**Task to carry out**
Copy out the whole listing exactly as given. Skip the pictures.

_ _ _ _ _

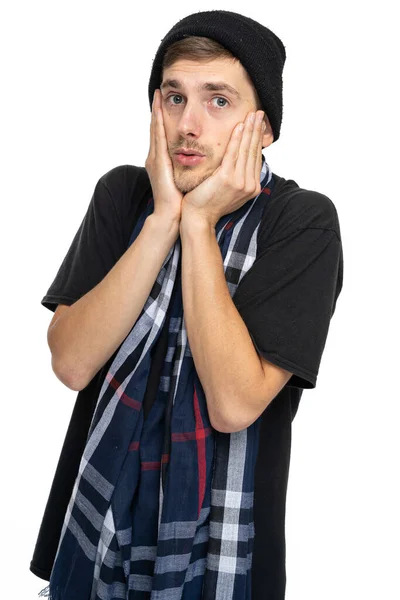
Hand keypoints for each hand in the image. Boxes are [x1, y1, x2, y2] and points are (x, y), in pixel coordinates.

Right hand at [144, 89, 182, 224]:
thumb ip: (190, 167)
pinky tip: (159, 111)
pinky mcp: (157, 162)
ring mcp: (154, 159)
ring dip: (157, 111)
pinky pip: (158, 138)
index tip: (167, 102)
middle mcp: (156, 157)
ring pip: (156, 129)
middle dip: (157, 110)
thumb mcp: (186, 179)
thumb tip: (203, 158)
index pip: (164, 134)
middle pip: (157, 128)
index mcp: (163, 161)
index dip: (164, 118)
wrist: (171, 215)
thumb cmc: (181, 201)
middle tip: (159, 91)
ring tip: (158, 95)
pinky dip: (158, 123)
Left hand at [181, 110, 265, 227]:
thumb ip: (236, 176)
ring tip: (252, 114)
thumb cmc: (208, 203)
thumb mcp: (227, 189)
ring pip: (246, 150)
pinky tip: (239, 126)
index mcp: (252, 187)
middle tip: (260, 113)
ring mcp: (240, 182)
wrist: (198, 218)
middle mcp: (250, 185)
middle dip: (257, 130)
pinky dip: (237, 138)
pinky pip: (234, 154)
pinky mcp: (228, 178)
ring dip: (250, 129)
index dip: (257, 139)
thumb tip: (239, 162)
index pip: (256, 157)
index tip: (258, 124)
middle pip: (254, 151)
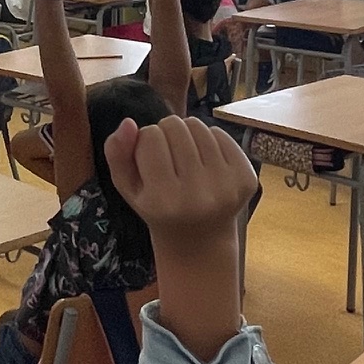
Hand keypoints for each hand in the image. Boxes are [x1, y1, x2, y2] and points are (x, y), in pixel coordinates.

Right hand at [106, 114, 257, 246]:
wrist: (200, 240)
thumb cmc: (157, 207)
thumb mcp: (128, 187)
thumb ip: (116, 154)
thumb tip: (128, 123)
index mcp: (162, 199)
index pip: (149, 135)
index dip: (145, 142)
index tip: (149, 161)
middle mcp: (196, 195)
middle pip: (175, 126)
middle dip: (167, 134)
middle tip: (169, 158)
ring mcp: (226, 187)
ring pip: (198, 126)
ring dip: (188, 135)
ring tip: (186, 159)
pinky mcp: (246, 179)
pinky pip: (221, 134)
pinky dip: (210, 140)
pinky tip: (206, 163)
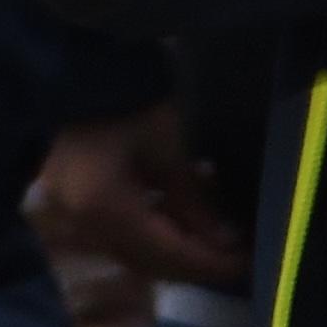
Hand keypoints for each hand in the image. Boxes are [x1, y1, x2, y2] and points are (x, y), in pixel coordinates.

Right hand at [29, 99, 242, 293]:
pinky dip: (153, 229)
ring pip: (134, 249)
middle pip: (149, 260)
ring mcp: (75, 213)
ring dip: (174, 245)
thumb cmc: (127, 102)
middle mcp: (85, 221)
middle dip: (195, 258)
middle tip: (236, 248)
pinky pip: (120, 231)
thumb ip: (194, 202)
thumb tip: (226, 240)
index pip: (169, 254)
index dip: (213, 262)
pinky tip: (178, 211)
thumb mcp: (168, 150)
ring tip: (213, 229)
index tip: (251, 259)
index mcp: (105, 209)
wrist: (76, 64)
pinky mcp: (75, 201)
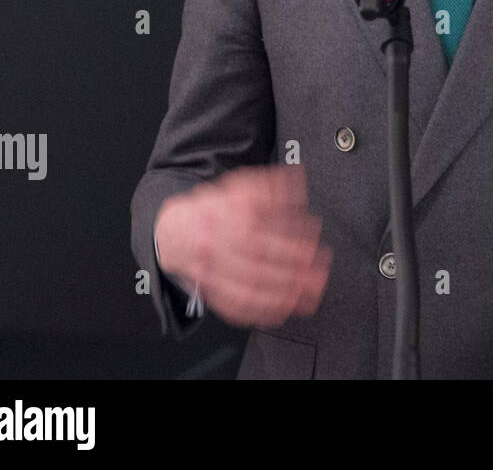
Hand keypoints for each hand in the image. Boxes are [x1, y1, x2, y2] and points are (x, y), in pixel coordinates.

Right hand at [154, 165, 331, 328]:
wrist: (174, 231)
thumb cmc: (214, 210)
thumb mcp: (238, 187)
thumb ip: (268, 185)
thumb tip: (296, 179)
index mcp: (221, 216)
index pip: (257, 232)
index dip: (287, 239)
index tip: (313, 245)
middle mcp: (214, 245)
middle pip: (254, 264)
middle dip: (291, 273)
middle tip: (318, 275)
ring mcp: (209, 271)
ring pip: (245, 290)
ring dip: (282, 297)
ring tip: (309, 296)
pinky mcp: (209, 291)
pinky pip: (234, 307)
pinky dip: (260, 313)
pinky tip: (282, 312)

_ _ _ _ _

**Result of the task**
Hand keypoints for each hand in the image. Boxes are [x1, y1, x2, y2] and points are (x, y), in pixel coordinates.

Right hand at [144, 89, 182, 224]:
thumb ip: (190, 167)
pinky tip: (159, 111)
pinky mcp: (157, 162)
ring mcp: (154, 159)
ring dip: (157, 111)
pinky pip: (158, 138)
index tip: (167, 102)
middle mcp: (156, 157)
ring pip: (156, 129)
middle dip: (157, 110)
thumb mcp: (186, 179)
thumb tip: (203, 158)
index pip: (164, 134)
middle pip: (157, 128)
index mcp: (163, 161)
index dip: (164, 118)
wrist: (171, 215)
thumb cmc: (181, 201)
middle tip: (159, 91)
ring tip: (158, 95)
pinky dip: (158, 123)
Left hand at [181, 110, 265, 227]:
thumb ip: (236, 176)
ring tip: (252, 114)
thumb cmc: (208, 203)
thumb mcp: (227, 189)
ring pip: (246, 150)
pinky tip: (239, 126)
index mcp: (252, 187)
middle tip: (260, 113)
ring mcp: (240, 182)
wrist: (198, 218)
middle mcp: (250, 185)
middle dip: (257, 130)
pinky dip: (237, 138)
pinky pip: (234, 154)
pinky mcp: (228, 178)
ring dip: (250, 129)
index dip: (257, 139)
thumb tip: (239, 162)
index pip: (256, 157)
index tip: (258, 124)
middle pip: (254, 151)
Hand keypoints for each hand in the image. Boxes are [x1, y1, x2, y2] and points are (x, y), in pixel coordinates.

Right hand at [106, 114, 257, 246]:
wrist: (200, 240)
thumb cmc: (157, 207)
thumb mcp: (128, 187)
thumb ip: (116, 154)
thumb tip: (128, 123)
index mcp: (162, 199)
index pip: (149, 135)
index dip: (145, 142)
index tip: (149, 161)
middle mcp: (196, 195)
middle pip: (175, 126)
middle dip: (167, 134)
middle tip: (169, 158)
ring mcp: (226, 187)
ring pip: (198, 126)
ring dip: (188, 135)
ring tip: (186, 159)
pinky mcp: (246, 179)
pinky pip: (221, 134)
pinky dip: (210, 140)
pinky tip: (206, 163)
Hand keypoints for each hand in the image. Boxes are [x1, y1, x2, y2] and points are (x, y), in pixel coordinates.

Right hand at [29, 99, 242, 293]:
pinky dip: (153, 229)
ring pip: (134, 249)
middle pip: (149, 260)
ring mcp: (75, 213)
ring dip: (174, 245)
thumb cmc: (127, 102)
middle mcp: (85, 221)
middle dip: (195, 258)
middle tip: (236, 248)
pinky pip: (120, 231)
thumb ip: (194, 202)
thumb tip: (226, 240)
index pip: (169, 254)
index dip: (213, 262)
pinky tip: (178, 211)
thumb mcp: (168, 150)
ring tip: (213, 229)
index tip: (251, 259)
index mcp: (105, 209)
wrist: (76, 64)
pinky mcp: (75, 201)
Hand keypoints for each hand in the image. Boxes are [x1, y1, x2, y2] and points are (x, y), in pixel coordinates.

Right hand at [154, 165, 331, 328]:
wrist: (174, 231)
thumb cmc: (214, 210)
thumb mcp: (238, 187)
thumb ip: (268, 185)
thumb tip: (296, 179)
index mcp: (221, 216)
index pip: (257, 232)
index dip: (287, 239)
index tip: (313, 245)
middle mcp: (214, 245)
middle pip: (254, 264)
middle dip: (291, 273)
middle tip: (318, 275)
ring mcp: (209, 271)
ring pip: (245, 290)
ring dip: (282, 297)
ring tip: (309, 296)
pinky mcp: (209, 291)
pinky pip: (234, 307)
pinky dip: (260, 313)
pinky tip: (282, 312)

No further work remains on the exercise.